Kementerian Dalam Negeri Nepal mengatakan 170 orang tewas di seluruh negeri dan 42 lainnya masih hilang.
"Lebih dari 3.000 orang telah diselamatkan," ungkap juru bicara Kementerian Dalam Negeri Nepal Rishi Ram Tiwari, seraya menambahkan bahwa pembersihan sejumlah jalan raya yang tertutup puing-puing hingga memutus akses Kathmandu dari bagian lain negara itu sedang berlangsung.

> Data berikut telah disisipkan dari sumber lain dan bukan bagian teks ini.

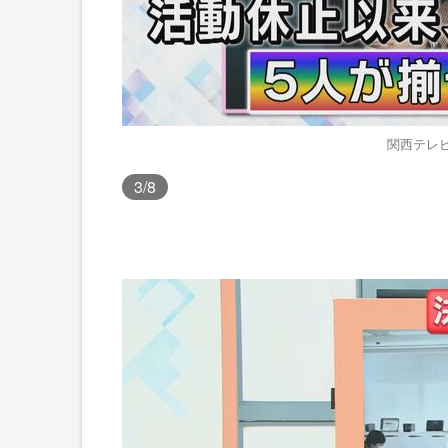
関西テレビ
3
/8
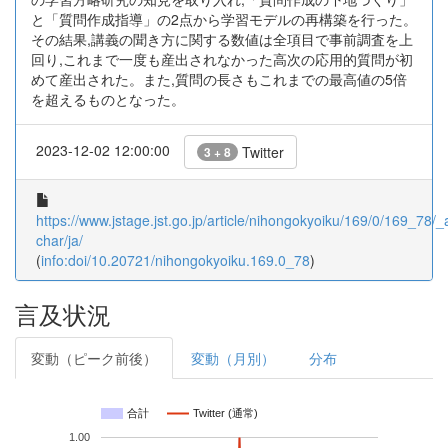
と「質問作成指導」の2点から学習モデルの再構築を行った。
その結果,講義の聞き方に関する数値は全項目で事前調査を上
回り,これまで一度も産出されなかった高次の応用的質問が初
めて産出された。また,質問の長さもこれまでの最高値の5倍
を超えるものとなった。
2023-12-02 12:00:00
Twitter
3 + 8
https://www.jstage.jst.go.jp/article/nihongokyoiku/169/0/169_78/_ar
char/ja/
(
info:doi/10.20721/nihongokyoiku.169.0_78
)
言及状況
変動（ピーク前後）
変動（月別）
分布
合計
Twitter (通常)
1.00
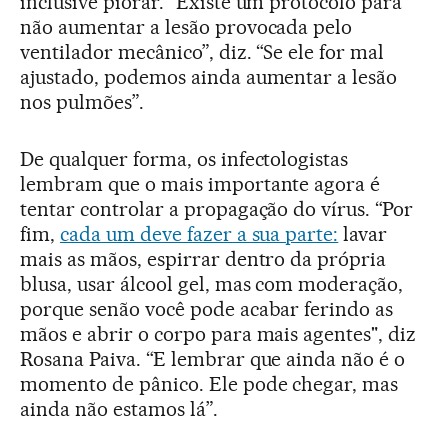
inclusive piorar. “Existe um protocolo para
não aumentar a lesão provocada pelo
ventilador mecânico”, diz. “Se ele for mal
ajustado, podemos ainda aumentar a lesão
nos pulmões”.
De qualquer forma, os infectologistas
lembram que o mais importante agora é
tentar controlar a propagação do vírus. “Por
fim,
cada um deve fazer a sua parte:
lavar
mais as mãos, espirrar dentro da própria
blusa, usar álcool gel, mas com moderação,
porque senão você pode acabar ferindo as
mãos e abrir o corpo para mais agentes", diz
Rosana Paiva. “E lembrar que ainda não é o
momento de pânico. Ele pode chegar, mas
ainda não estamos lá”.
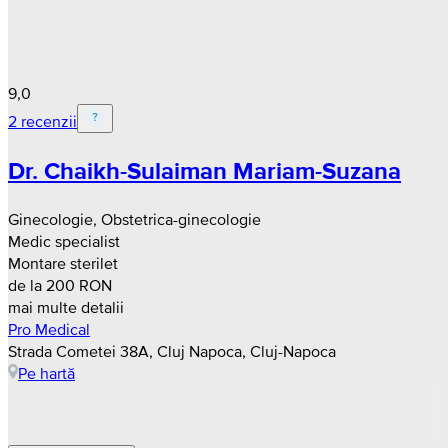
9,0
2 recenzii
Dr. Chaikh-Sulaiman Mariam-Suzana
Ginecologie, Obstetrica-ginecologie
Medic specialist
Montare sterilet
de la 200 RON
mai multe detalii
Pro Medical
Strada Cometei 38A, Cluj Napoca, Cluj-Napoca
Pe hartă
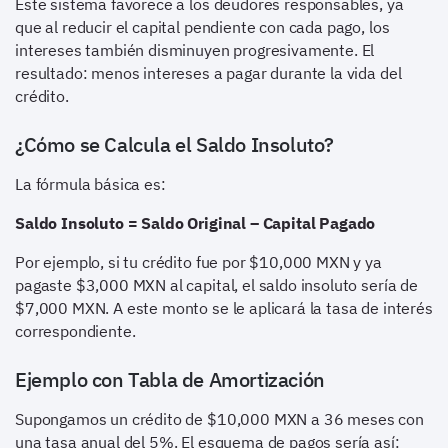
Este sistema favorece a los deudores responsables, ya
que al reducir el capital pendiente con cada pago, los
intereses también disminuyen progresivamente. El
resultado: menos intereses a pagar durante la vida del
crédito.
¿Cómo se Calcula el Saldo Insoluto?
La fórmula básica es:
Saldo Insoluto = Saldo Original – Capital Pagado
Por ejemplo, si tu crédito fue por $10,000 MXN y ya
pagaste $3,000 MXN al capital, el saldo insoluto sería de
$7,000 MXN. A este monto se le aplicará la tasa de interés
correspondiente.
Ejemplo con Tabla de Amortización
Supongamos un crédito de $10,000 MXN a 36 meses con
una tasa anual del 5%. El esquema de pagos sería así:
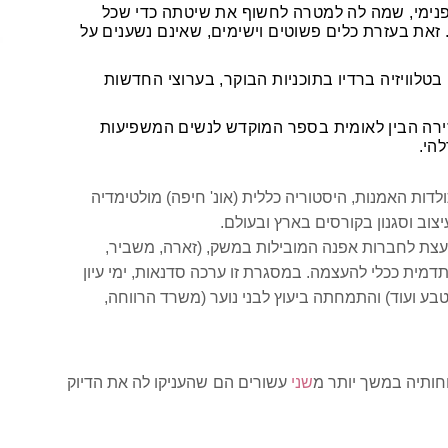
ן פנימי, שמה לה למטרה לחשוף את שיטתה כדי שכל
 זאת בעזרת כלים פשוטים וישימים, שאינם נשענים על
בטלוויזיה ברדיו בתוכניות הבוקר, בערוצי החדשות
ירה הבין לאומית בספר המוקדש לנשים המשפיעות
להי.
לדות האמנות, היסטוריה כללית (אונ' חיפה) מולטימדיה
צוב וסגנון בקורסים בארץ ובעולם.
עצת לחברות אפנה המובילות במשק
, (
זארה
, משביר,
דמית ככלי להעצמה. במסגרת זו ערכה סדנאות, ימי עיון
בע ועוד) והתמחתה ביעוץ לבני נוער
(
משרד הרווחה
,
וחותיה במשך יותר מ
שני
עשורים הם שהעניקו לה את הדיוק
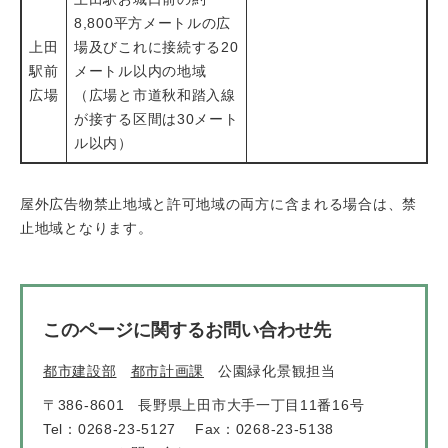
8,800平方メートルの広
上田
場及びこれに接続する20
駅前
メートル以内の地域
広場
（広場と市道秋和踏入線
が接する区間は30メート
ル以内）
屋外広告物禁止地域と許可地域の両方に含まれる場合は、禁
止地域となります。
このページに関するお問い合わせ先
都市建設部
都市計画課
公園緑化景観担当
〒386-8601
長野県上田市大手一丁目11番16号
Tel：0268-23-5127
Fax：0268-23-5138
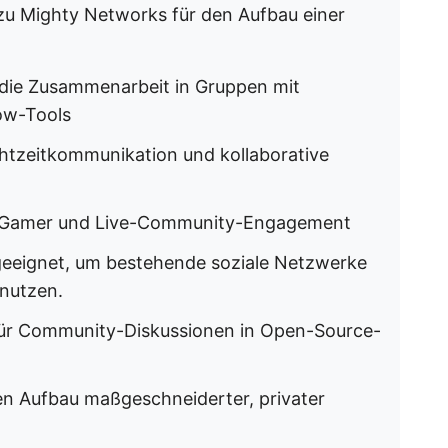
n zu Mighty Networks für den Aufbau einer
 die Zusammenarbeit in Gruppen mit
ow-Tools
chtzeitkommunikation und kollaborative
ür Gamer und Live-Community-Engagement
geeignet, um bestehende soziale Netzwerke
nutzen.
für Community-Diskussionen in Open-Source-
en Aufbau maßgeschneiderter, privater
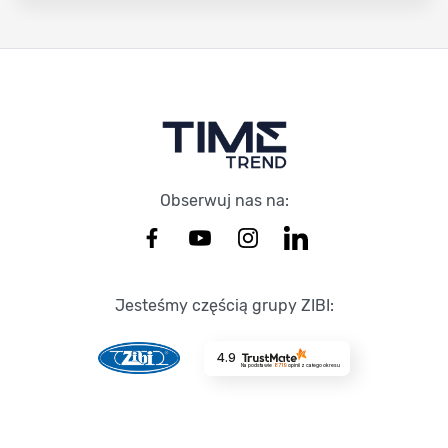
Stopka Timetrend
Obserwuj nas na:
Jesteśmy częścią grupy ZIBI:
4.9
Na podstawie
8719
opinii
z całego okresu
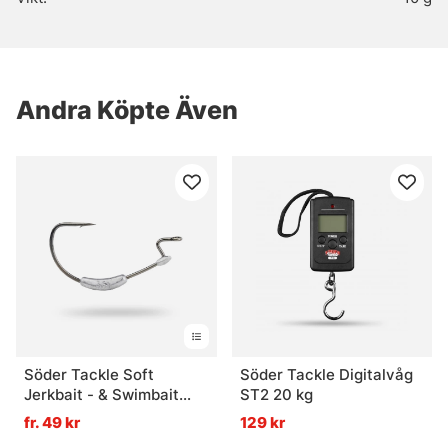
Andra Köpte Även
Söder Tackle Soft
Söder Tackle Digitalvåg
Jerkbait - & Swimbait
ST2 20 kg
Hook (3-pack) - 5/0 5g
fr. 49 kr
129 kr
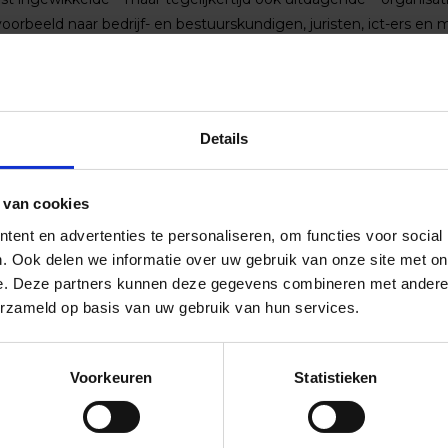
jvoorbeeld naar bedrijf- en bestuurskundigen, juristen, ict-ers 
die iets toevoegen, het verschil kunnen maken. Mensen die va
 ben je net afgestudeerd? Deel dan je opgedane kennis met ons 
bities!
Details
jkheid
p je jouw resultaten behaalt. We vinden het belangrijk dat jij zelf
aken met je leidinggevende. Deze gaan over werkresultaten en je
 van cookies
 competentieprofiel als basis. Op die manier check je regelmatig
ent en advertenties te personaliseren, om functies voor social
 bijsturing nodig is. Het beoordelingsgesprek dat uiteraard ook e
. Ook delen we informatie over uw gebruik van onze site met on
e. Deze partners kunnen deze gegevens combineren met andere i
erzameld op basis van uw gebruik van hun services.
leidingscentrum: de Enschedese School. Op allerlei verschill
w persoonlijke ontwikkelingswensen. Daarnaast beschikken we o
Voorkeuren
Statistieken
rkers, die op zoek zijn naar een nieuwe uitdaging. Maar ook vo
 organisatie - gedwongen zien op zoek te gaan naar ander werk.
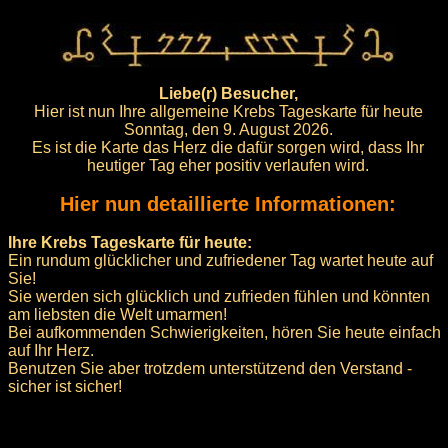
Liebe(r) Besucher,
Hier ist nun Ihre allgemeine Krebs Tageskarte für heute
Sonntag, den 9. August 2026.
Es ist die Karte das Herz die dafür sorgen wird, dass Ihr
heutiger Tag eher positiv verlaufen wird.
Hier nun detaillierte Informationen:
Ihre Krebs Tageskarte für heute:
Ein rundum glücklicher und zufriedener Tag wartet heute auf
Sie!
Sie werden sich glücklich und zufrieden fühlen und könnten
am liebsten die Welt umarmen!
Bei aufkommenden Schwierigkeiten, hören Sie heute einfach
auf Ihr Herz.
Benutzen Sie aber trotzdem unterstützend den Verstand -
sicher ist sicher!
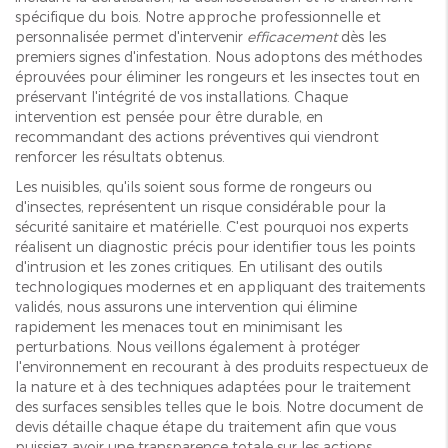
spécifique du bois. Notre approche professionnelle et
personnalisée permet d'intervenir
efficacement
dès les
premiers signes d'infestation. Nous adoptons des méthodes
éprouvées pour éliminer les rongeurs et les insectes tout en
préservant l'intégrité de vos installations. Chaque
intervention est pensée pour être durable, en
recommandant des actions préventives qui viendront
renforcer les résultats obtenus.
Les nuisibles, qu'ils soient sous forme de rongeurs ou
d'insectes, représentent un risque considérable pour la
sécurité sanitaire et matérielle. C'est pourquoi nos experts
réalisent un diagnostic précis pour identifier tous les points
d'intrusion et les zones critiques. En utilisant des outils
technologiques modernes et en appliquant des traitements
validés, nous assurons une intervention qui élimine
rapidement les menaces tout en minimisant les
perturbations. Nous veillons également à protéger
l'environnement en recourant à des produits respectueux de
la nature et à des techniques adaptées pour le traitement
des surfaces sensibles telles que le bois. Notre document de
devis détaille chaque étape du traitement afin que vous
puissiez avoir une transparence totale sur les actions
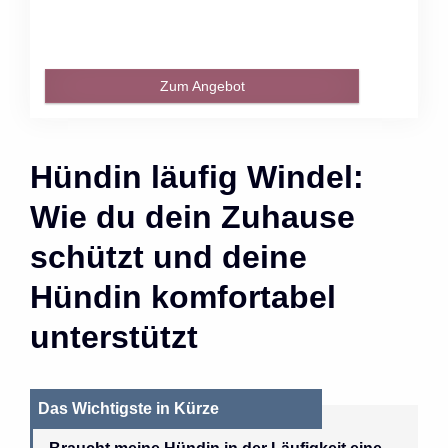
Zum Angebot
Hündin läufig Windel:
Wie du dein Zuhause
schützt und deine
Hündin komfortabel
unterstützt
Das Wichtigste in Kürze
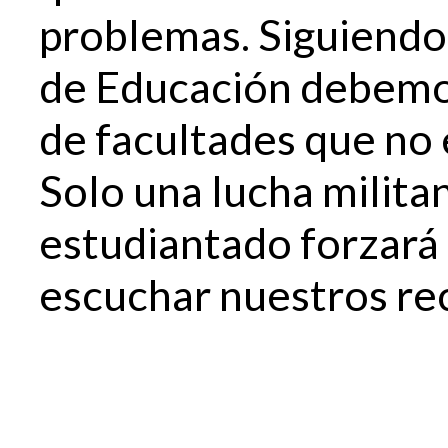
problemas. Siguiendo 
de Educación debemos
de facultades que no 
Solo una lucha milita
estudiantado forzará 
escuchar nuestros re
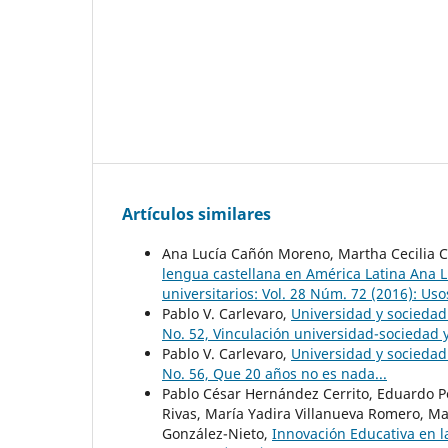
Artículos similares
Ana Lucía Cañón Moreno, Martha Cecilia 
lengua castellana en América Latina Ana
universitarios: Vol. 28 Núm. 72 (2016): Us
Pablo V. Carlevaro,
Universidad y socieda
No. 52, Vinculación universidad-sociedad
Pablo V. Carlevaro,
Universidad y socieda
No. 56, Que 20 años no es nada...
Pablo César Hernández Cerrito, Eduardo Pe
Rivas, María Yadira Villanueva Romero, M
González-Nieto,
Innovación Educativa en 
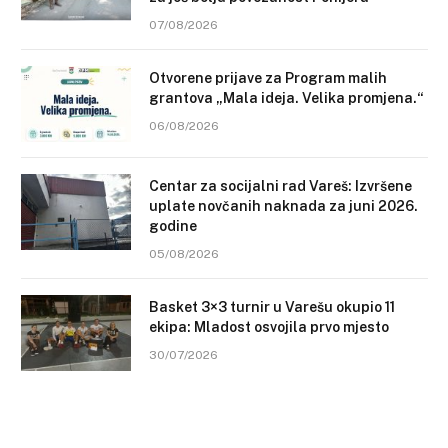
07/08/2026
Otvorene prijave za Program malih
grantova „Mala ideja. Velika promjena.“
06/08/2026
Centar za socijalni rad Vareš: Izvršene
uplate novčanih naknada za juni 2026.
godine
05/08/2026
Basket 3×3 turnir u Varešu okupio 11
ekipa: Mladost osvojila prvo mjesto
30/07/2026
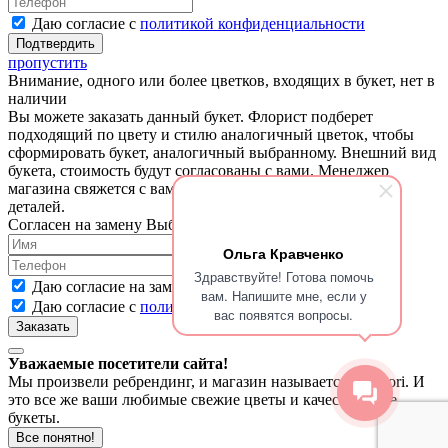
Даю согласие с
политикой конфиденциальности
пропустить
Внимание, одного или более цветков, входящих в букет, нет в
наличии
Вы можете заказать данный букет. Флорист подберет
подходящий по цвету и стилю аналогичный цветок, чтобы
сформировать букет, аналогичный выбранному. Внешний вид
букета, стоимость будут согласованы с вами. Менеджер
магазина свяжется с вами для согласования и уточнения
деталей.
Согласен на замену
Выбрать другой букет
Ольга Кравченко
Здравствуйте! Готова помочь
Даю согласие на замену отсутствующих цветов
вам. Напишите мне, если у
Даю согласие с
политикой конфиденциальности
вас появятся вопросы.
Уважаемые посетители сайта!
Мы произвели ребрендинг, и магазин называется Ariaflori. И
это все же ваши любимые свежие цветы и качественные
букеты.
Все понятно!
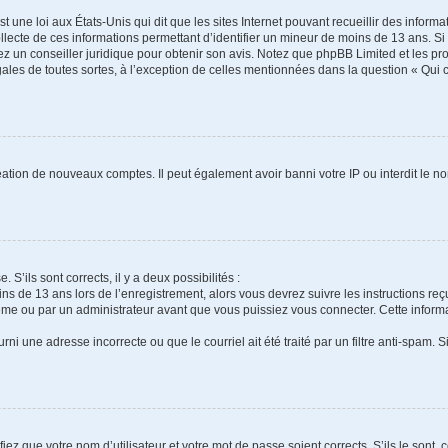
t une loi aux États-Unis qui dit que les sites Internet pouvant recueillir des infor
ollecte de ces informations permettant d’identifier un mineur de moins de 13 ans. S
tez un conseiller juridique pour obtenir son avis. Notez que phpBB Limited et les pr
gales de toutes sortes, à l’exception de celles mentionnées dans la question « Qui
réation de nouveaux comptes. Il peut également avoir banni votre IP ou interdit le no
 S’ils sont corrects, il y a deux possibilités :
ins de 13 ans lors de l’enregistrement, alors vous devrez suivre les instructions r
me ou par un administrateur avant que vous puissiez vous connecter. Cette informat
rni une adresse incorrecte ou que le courriel ait été traité par un filtre anti-spam. S
iez que votre nom d’utilisateur et votre mot de passe soient corrects. S’ils le sont,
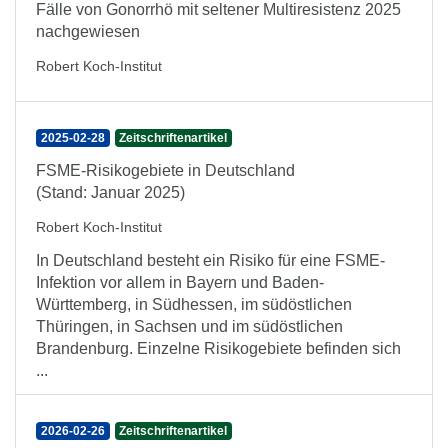
Fälle von Gonorrhö mit seltener Multiresistenz 2025
nachgewiesen
Robert Koch-Institut
2025-02-28
Zeitschriftenartikel
FSME-Risikogebiete in Deutschland
(Stand: Januar 2025)
Robert Koch-Institut
In Deutschland besteht ein Risiko für eine FSME-
Infektion vor allem in Bayern und Baden-
Württemberg, in Südhessen, im südöstlichen
Thüringen, in Sachsen und im südöstlichen
Brandenburg. Einzelne Risikogebiete befinden sich
...
2026-02-26
Zeitschriftenartikel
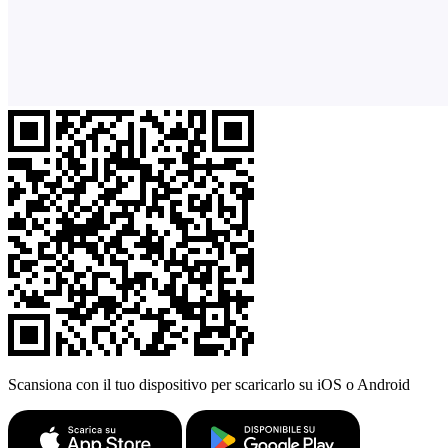
Scansiona con il tuo dispositivo per scaricarlo su iOS o Android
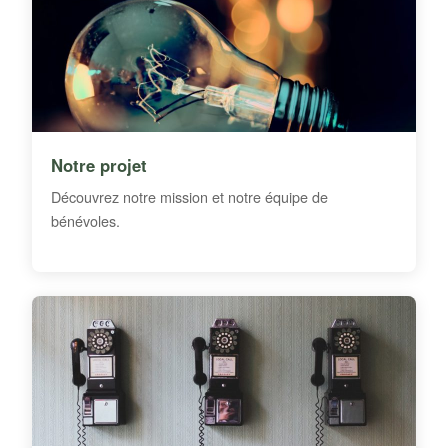
Notre projet
Découvrez notre mission et notre équipe de
bénévoles.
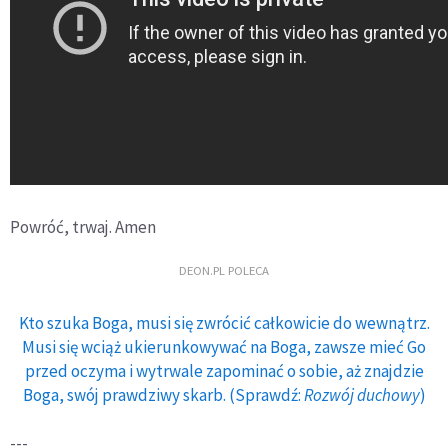
Powróć, trwaj. Amen
DEON.PL POLECA
Kto szuka Boga, musi się zwrócić całkowicie do wewnątrz.
Musi się wciąż ukierunkowywać na Boga, zawsze mieć Go
przed oczyma i wytrwale zapominać o sobie, aż znajdzie
Boga, swój prawdziwy skarb. (Sprawdź:
Rozwój duchowy
)
---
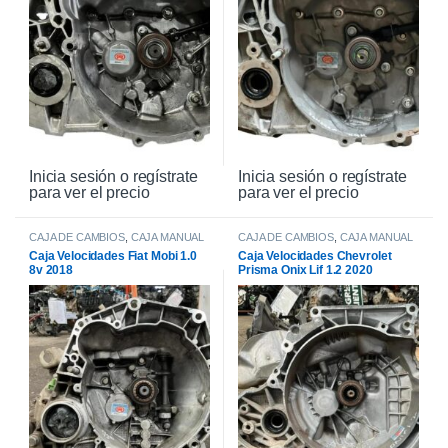
Inicia sesión o regístrate
Inicia sesión o regístrate
para ver el precio
para ver el precio
CAJA DE CAMBIOS
,
CAJA MANUAL
CAJA DE CAMBIOS
,
CAJA MANUAL
Caja Velocidades Fiat Mobi 1.0
Caja Velocidades Chevrolet
8v 2018
Prisma Onix Lif 1.2 2020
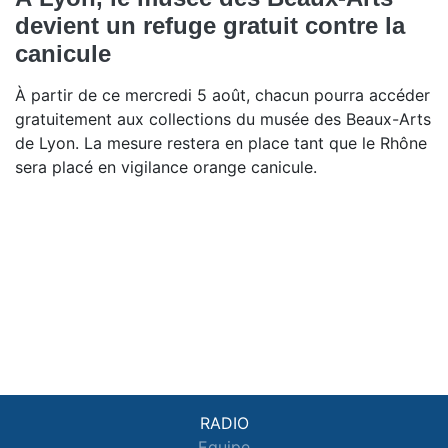
devient un refuge gratuit contre la
canicule
À partir de ce mercredi 5 août, chacun pourra accéder
gratuitement aux collections du musée des Beaux-Arts
de Lyon. La mesure restera en place tant que le Rhône
sera placé en vigilance orange canicule.
RADIO
Equipe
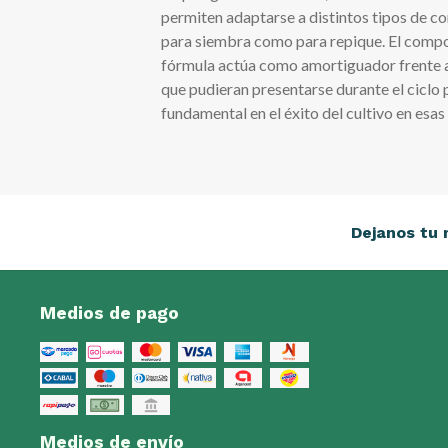
permiten adaptarse a distintos tipos de 
para siembra como para repique. El compo
fórmula actúa como amortiguador frente a 
que pudieran presentarse durante el ciclo
fundamental en el éxito del cultivo en esas
Dejanos tu 
Medios de pago
Medios de envío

Sementara itu, juru bicara Kepolisian Nepal Dan Bahadur Karki menuturkan kepada AFP, setidaknya 35 dari mereka yang tewas berada di dalam tiga kendaraan dan terkubur hidup-hidup ketika tanah longsor menghantam jalan raya di selatan Kathmandu.
Sungai Bagmati dan sejumlah anak sungainya yang membelah Kathmandu meluap, menggenangi rumah-rumah dan kendaraan di dekatnya pada Minggu dini hari.
Lebih dari 3.000 personel keamanan dikerahkan untuk membantu upaya penyelamatan dengan helikopter dan perahu motor.